Entries taken from a collection:
----------
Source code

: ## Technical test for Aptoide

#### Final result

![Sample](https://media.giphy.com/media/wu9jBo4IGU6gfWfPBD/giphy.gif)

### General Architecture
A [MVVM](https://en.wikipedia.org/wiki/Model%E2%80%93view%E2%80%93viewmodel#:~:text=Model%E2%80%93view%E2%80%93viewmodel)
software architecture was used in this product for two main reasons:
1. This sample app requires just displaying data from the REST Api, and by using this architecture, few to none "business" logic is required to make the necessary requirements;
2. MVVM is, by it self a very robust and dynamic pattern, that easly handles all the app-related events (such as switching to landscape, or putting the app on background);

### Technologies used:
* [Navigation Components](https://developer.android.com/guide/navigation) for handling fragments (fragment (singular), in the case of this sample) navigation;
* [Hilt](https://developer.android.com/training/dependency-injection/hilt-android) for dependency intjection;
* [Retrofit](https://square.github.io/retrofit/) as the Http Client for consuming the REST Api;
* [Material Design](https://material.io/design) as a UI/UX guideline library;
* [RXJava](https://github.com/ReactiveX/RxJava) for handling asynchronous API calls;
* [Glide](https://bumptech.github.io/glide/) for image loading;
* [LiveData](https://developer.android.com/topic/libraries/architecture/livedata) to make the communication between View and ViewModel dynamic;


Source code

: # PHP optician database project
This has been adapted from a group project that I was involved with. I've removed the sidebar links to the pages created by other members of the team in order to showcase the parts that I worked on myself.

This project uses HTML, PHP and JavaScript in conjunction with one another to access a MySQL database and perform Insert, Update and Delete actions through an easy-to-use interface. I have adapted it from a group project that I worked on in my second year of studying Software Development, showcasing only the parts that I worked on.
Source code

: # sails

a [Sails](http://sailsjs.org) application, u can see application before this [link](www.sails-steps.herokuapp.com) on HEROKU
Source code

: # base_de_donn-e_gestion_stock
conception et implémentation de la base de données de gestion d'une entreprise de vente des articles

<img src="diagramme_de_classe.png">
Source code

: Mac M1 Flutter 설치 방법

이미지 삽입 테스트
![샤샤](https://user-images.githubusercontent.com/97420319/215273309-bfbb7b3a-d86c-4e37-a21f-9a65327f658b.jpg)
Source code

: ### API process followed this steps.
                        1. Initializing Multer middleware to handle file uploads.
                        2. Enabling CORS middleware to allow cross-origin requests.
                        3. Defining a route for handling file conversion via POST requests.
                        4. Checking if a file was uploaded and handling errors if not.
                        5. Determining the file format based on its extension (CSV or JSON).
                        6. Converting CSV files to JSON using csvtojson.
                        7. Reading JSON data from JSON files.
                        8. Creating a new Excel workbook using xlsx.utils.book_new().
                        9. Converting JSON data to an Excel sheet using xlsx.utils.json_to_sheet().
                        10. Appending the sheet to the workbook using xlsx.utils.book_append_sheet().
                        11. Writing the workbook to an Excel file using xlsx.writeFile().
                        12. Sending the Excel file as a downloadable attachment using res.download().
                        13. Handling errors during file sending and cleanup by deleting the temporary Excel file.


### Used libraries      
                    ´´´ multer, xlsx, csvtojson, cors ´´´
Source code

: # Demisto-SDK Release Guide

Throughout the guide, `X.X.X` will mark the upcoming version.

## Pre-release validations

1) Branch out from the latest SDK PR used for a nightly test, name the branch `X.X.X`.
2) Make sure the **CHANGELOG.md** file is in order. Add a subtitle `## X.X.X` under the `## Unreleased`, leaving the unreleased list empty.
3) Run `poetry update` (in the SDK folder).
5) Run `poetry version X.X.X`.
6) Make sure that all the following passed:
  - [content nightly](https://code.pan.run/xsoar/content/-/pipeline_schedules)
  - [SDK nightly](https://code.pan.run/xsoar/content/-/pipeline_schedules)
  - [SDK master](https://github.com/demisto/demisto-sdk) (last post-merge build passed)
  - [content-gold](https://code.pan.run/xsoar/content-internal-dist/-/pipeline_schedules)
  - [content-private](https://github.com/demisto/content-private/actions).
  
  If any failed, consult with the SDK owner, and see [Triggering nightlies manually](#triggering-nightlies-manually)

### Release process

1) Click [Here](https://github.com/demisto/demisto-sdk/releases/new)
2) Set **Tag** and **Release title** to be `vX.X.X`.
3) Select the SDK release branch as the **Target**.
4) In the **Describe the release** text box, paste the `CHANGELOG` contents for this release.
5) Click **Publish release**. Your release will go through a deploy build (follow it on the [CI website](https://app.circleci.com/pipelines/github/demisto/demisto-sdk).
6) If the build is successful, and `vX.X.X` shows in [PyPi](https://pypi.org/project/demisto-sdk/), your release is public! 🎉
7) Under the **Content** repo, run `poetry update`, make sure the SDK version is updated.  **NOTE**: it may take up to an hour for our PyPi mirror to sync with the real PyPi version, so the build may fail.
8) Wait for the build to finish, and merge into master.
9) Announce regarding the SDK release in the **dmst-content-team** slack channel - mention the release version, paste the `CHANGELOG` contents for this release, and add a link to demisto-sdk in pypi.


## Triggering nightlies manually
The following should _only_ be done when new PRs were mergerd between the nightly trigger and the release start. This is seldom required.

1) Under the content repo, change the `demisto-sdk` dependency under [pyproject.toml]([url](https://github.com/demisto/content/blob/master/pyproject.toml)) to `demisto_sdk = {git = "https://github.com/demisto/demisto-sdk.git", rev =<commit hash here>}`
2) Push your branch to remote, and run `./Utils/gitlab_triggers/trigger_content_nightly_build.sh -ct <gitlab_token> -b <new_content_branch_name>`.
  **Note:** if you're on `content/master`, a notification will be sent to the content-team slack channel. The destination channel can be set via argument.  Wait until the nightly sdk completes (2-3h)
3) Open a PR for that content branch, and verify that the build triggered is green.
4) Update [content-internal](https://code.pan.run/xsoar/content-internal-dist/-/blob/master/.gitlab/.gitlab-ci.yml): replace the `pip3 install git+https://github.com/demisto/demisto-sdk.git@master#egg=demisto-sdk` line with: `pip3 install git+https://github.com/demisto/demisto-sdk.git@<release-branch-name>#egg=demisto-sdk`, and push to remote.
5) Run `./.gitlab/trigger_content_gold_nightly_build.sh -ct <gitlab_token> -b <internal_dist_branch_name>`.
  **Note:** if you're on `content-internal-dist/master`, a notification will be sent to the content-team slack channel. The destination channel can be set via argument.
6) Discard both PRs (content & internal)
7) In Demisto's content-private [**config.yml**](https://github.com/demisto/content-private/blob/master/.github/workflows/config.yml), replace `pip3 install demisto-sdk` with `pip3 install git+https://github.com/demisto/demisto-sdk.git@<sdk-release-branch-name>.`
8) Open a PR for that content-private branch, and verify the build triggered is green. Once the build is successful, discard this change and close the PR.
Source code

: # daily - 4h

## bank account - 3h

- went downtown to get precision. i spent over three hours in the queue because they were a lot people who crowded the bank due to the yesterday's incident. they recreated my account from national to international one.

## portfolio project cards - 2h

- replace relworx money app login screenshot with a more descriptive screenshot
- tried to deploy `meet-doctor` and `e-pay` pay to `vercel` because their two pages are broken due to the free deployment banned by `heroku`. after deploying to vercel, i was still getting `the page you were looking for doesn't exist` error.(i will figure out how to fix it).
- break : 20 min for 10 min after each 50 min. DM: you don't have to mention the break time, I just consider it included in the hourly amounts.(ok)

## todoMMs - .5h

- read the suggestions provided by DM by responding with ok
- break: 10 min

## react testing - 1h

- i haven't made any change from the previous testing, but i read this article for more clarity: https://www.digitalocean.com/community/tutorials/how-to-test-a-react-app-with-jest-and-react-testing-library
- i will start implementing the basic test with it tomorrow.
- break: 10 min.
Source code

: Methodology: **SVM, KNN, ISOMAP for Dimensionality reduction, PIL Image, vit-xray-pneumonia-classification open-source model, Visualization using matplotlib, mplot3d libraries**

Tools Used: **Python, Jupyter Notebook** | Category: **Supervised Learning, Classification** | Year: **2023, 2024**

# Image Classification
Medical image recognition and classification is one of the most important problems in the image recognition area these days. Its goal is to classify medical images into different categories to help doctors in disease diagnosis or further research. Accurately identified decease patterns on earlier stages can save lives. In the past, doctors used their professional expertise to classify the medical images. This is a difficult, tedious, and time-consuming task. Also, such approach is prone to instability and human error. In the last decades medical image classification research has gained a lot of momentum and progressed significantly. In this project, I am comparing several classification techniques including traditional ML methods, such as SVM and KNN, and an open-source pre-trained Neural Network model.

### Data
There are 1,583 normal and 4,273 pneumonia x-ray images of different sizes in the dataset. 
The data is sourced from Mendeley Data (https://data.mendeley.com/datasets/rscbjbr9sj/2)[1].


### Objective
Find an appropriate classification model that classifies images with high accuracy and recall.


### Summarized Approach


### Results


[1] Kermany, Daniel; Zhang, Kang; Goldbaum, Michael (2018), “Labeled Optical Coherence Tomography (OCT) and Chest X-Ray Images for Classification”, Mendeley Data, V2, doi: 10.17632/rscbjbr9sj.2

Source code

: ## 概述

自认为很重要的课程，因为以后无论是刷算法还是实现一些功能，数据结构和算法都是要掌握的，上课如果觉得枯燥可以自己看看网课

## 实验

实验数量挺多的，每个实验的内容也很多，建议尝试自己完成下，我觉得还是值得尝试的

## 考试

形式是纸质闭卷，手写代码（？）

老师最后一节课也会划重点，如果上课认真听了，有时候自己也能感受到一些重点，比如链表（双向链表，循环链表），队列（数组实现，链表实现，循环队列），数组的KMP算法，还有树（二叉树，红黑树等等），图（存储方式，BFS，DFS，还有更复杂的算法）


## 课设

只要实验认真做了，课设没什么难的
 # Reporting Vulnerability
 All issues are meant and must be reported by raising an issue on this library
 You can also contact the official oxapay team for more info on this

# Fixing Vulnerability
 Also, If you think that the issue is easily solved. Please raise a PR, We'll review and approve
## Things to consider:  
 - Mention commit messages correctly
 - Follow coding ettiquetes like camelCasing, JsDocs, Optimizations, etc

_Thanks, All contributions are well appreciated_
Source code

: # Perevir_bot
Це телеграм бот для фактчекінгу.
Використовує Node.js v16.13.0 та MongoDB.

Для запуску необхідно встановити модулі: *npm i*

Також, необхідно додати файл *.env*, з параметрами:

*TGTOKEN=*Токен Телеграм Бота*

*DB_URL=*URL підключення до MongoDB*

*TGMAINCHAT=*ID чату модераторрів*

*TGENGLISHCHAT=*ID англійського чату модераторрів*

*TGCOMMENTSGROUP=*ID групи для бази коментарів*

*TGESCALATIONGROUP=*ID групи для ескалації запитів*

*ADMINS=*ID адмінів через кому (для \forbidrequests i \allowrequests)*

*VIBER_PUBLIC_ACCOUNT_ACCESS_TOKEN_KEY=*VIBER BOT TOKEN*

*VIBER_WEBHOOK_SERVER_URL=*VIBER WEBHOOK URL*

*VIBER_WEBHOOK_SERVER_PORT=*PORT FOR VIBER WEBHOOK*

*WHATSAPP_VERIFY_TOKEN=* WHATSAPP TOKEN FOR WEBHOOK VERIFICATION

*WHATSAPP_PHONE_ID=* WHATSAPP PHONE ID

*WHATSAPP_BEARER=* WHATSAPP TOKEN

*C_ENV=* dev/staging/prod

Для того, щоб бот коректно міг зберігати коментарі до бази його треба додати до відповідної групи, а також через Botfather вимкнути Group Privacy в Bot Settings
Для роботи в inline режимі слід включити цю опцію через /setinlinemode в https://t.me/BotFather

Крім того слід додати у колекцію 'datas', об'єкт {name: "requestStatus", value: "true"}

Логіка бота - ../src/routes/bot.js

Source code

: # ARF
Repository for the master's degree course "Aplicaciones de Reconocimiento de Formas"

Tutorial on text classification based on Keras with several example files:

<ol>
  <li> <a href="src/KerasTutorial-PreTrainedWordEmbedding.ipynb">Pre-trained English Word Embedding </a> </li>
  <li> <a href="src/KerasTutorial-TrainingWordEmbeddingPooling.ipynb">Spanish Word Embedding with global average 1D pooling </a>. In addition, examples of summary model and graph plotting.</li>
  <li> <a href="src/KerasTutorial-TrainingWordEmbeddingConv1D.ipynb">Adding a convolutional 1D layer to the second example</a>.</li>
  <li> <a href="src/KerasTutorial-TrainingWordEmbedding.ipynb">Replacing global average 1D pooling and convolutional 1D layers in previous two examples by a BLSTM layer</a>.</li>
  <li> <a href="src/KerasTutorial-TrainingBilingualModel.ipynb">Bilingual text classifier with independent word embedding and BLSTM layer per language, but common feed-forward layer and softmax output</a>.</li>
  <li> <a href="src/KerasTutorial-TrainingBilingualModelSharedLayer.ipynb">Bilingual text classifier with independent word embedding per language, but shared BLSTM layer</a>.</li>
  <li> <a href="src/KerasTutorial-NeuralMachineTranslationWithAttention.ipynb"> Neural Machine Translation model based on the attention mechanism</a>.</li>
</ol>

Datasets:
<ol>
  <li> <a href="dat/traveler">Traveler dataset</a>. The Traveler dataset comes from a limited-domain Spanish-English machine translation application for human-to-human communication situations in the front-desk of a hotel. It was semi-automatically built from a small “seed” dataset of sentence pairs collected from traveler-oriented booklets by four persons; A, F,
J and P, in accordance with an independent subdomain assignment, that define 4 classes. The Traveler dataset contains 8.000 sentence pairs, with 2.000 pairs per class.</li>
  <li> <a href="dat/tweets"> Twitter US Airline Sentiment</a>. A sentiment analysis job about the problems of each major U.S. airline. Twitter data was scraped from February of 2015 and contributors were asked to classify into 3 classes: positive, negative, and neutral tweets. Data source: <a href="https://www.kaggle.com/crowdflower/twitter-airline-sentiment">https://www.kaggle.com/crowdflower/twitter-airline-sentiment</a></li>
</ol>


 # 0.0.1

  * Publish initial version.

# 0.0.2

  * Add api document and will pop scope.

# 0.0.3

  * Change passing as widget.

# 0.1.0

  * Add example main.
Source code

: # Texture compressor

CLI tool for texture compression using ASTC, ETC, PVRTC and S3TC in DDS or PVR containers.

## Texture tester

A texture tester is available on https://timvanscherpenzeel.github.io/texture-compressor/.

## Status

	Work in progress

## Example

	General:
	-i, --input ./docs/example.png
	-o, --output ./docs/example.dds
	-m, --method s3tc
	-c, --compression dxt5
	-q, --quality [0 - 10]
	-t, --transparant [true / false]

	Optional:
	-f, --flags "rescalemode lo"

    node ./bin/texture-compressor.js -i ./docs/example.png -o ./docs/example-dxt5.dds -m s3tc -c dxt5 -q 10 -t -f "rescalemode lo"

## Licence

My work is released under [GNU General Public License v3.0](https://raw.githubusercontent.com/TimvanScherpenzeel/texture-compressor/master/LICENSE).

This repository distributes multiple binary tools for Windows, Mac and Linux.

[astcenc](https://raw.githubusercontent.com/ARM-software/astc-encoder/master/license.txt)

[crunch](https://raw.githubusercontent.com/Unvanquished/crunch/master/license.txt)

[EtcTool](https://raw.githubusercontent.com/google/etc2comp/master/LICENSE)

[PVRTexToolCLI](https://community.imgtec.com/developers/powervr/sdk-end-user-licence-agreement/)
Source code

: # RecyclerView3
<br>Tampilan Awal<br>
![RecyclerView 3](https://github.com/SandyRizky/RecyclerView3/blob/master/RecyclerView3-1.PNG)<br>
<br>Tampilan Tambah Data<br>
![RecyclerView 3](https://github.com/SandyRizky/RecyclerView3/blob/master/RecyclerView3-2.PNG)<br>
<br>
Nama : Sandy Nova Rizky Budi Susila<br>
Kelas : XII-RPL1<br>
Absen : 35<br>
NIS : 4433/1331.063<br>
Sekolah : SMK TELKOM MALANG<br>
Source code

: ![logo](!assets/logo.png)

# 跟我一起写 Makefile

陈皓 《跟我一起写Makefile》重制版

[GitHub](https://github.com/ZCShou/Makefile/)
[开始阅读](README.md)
----------
ASSIGNED TASK: List every line of the records that contains the word "Bilingual". Case counts.

TASK ANSWER:
  <li> <a href="src/KerasTutorial-TrainingBilingualModel.ipynb">Bilingual text classifier with independent word embedding and BLSTM layer per language, but common feed-forward layer and softmax output</a>.</li>
  <li> <a href="src/KerasTutorial-TrainingBilingualModelSharedLayer.ipynb">Bilingual text classifier with independent word embedding per language, but shared BLSTM layer</a>.</li>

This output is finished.